- [Fragmento]
====================
Hay una alegría apenas perceptible que se dibuja en nuestro rostro –casi sin darnos cuenta- cuando conectamos con la raíz de la vida. No es escandalosa, ni excesiva pero nos reconcilia con el pasado y nos equipa para el futuro. Es la alegría sensata, sencilla y honesta del trabajo bien hecho, de la ayuda prestada, del servicio desinteresado, de los momentos compartidos, de la vida entregada… Sosteniéndola, los cristianos vivimos un acontecimiento, el Reino de Dios; una persona, Jesucristo, muerto y resucitado por cada uno de nosotros; y una certeza: la muerte no tiene la última palabra.
====================
- [Entradas proporcionadas]

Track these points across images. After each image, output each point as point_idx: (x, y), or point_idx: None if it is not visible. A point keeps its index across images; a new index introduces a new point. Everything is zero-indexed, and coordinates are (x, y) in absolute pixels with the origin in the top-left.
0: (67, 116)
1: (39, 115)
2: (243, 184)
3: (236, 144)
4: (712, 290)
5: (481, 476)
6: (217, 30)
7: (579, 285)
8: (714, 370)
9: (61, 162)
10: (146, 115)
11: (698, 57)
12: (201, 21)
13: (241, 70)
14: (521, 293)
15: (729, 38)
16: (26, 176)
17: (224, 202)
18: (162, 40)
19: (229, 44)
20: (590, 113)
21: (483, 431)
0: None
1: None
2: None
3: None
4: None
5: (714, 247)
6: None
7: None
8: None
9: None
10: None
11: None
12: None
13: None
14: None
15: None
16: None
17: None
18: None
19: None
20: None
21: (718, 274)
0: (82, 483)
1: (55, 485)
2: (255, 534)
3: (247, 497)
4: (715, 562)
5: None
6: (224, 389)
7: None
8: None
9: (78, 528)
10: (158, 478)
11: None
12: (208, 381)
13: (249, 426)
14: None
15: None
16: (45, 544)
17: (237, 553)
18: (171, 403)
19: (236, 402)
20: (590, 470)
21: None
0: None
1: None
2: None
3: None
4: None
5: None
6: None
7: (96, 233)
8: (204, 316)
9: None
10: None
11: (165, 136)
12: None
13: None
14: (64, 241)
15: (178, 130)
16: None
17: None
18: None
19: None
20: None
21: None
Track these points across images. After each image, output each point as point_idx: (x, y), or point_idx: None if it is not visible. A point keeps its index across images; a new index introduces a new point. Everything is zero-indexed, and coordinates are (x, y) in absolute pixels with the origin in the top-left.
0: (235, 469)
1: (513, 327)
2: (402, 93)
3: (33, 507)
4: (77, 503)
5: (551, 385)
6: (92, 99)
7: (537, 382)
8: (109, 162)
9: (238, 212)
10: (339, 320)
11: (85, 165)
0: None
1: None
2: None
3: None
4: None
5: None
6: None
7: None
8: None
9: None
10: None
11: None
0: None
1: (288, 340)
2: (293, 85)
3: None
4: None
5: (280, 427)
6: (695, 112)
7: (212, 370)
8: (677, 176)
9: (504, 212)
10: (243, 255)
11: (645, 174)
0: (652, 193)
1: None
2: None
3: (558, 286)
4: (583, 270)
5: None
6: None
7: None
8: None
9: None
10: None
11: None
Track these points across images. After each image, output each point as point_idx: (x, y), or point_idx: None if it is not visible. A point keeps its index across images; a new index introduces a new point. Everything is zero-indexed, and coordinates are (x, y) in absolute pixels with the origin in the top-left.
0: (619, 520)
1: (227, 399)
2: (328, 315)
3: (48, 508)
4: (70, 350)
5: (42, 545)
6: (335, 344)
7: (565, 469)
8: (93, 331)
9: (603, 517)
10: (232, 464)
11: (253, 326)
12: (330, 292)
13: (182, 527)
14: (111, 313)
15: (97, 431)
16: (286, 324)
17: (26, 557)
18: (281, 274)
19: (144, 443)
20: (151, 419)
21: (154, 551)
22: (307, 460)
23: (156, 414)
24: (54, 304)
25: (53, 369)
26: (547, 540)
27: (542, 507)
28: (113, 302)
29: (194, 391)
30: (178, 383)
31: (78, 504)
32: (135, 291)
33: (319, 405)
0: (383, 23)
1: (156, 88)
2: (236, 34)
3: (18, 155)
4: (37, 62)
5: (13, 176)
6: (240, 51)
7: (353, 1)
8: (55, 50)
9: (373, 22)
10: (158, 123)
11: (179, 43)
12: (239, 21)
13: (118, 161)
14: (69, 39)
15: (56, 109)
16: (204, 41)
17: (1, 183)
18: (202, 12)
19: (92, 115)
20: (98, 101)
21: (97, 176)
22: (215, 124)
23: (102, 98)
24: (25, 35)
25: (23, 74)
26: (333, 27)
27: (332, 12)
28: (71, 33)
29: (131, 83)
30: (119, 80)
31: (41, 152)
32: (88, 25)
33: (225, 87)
====================
- [Instrucciones]
A - Copia el tramo del listado que va desde su comienzo hasta la línea que contiene "12: (208, 381)", ambas incluidas, cambiando "absolute pixels" por "píxeles absolutos" y dejando todo lo demás igual.
B - Continúa el fragmento sobre la alegría cristiana a partir de su última frase.

- [Respuestas en orden]
A -
Track these points across images. After each image, output each point as point_idx: (x, y), or point_idx: None if it is not visible. A point keeps its index across images; a new index introduces a new point. Everything is zero-indexed, and coordinates are (x, y) in píxeles absolutos with the origin in the top-left.
0: (67, 116)
1: (39, 115)
2: (243, 184)
3: (236, 144)
4: (712, 290)
5: (481, 476)
6: (217, 30)
7: (579, 285)
8: (714, 370)
9: (61, 162)
10: (146, 115)
11: (698, 57)
12: (201, 21)
13: (241, 70)
14: (521, 293)
15: (729, 38)
16: (26, 176)
17: (224, 202)
18: (162, 40)
19: (229, 44)
20: (590, 113)
21: (483, 431)
0: None
1: None
2: None
3: None
4: None
5: (714, 247)
6: None
7: None
8: None
9: None
10: None
11: None
12: None
13: None
14: None
15: None
16: None
17: None
18: None
19: None
20: None
21: (718, 274)
0: (82, 483)
1: (55, 485)
2: (255, 534)
3: (247, 497)
4: (715, 562)
5: None
6: (224, 389)
7: None
8: None
9: (78, 528)
10: (158, 478)
11: None
12: (208, 381)

B -
Quizá durante estos días hemos ensalzado las sombras, la penitencia y la cruz… y, por ello, se nos puede olvidar el acto final: encontrarnos con el Resucitado, con la “vida viva”. Y es que “su resurrección no es algo del pasado, entraña una fuerza de vida que ha penetrado el mundo… es una fuerza imparable” (EG 276) que nos invita, también, a recrearla con un lenguaje celebrativo y posible mucho más expresivo que el de la muerte. A una buena parte de nuestro mundo le ocurre que detrás de la muerte ya no logra situar otro acto más grande, más noble o más generoso. La resurrección, para los cristianos, es precisamente ese convencimiento de un final real, posible, auténtico y palpable. Nuestras palabras y gestos tienen que anunciar eso. Nada menos.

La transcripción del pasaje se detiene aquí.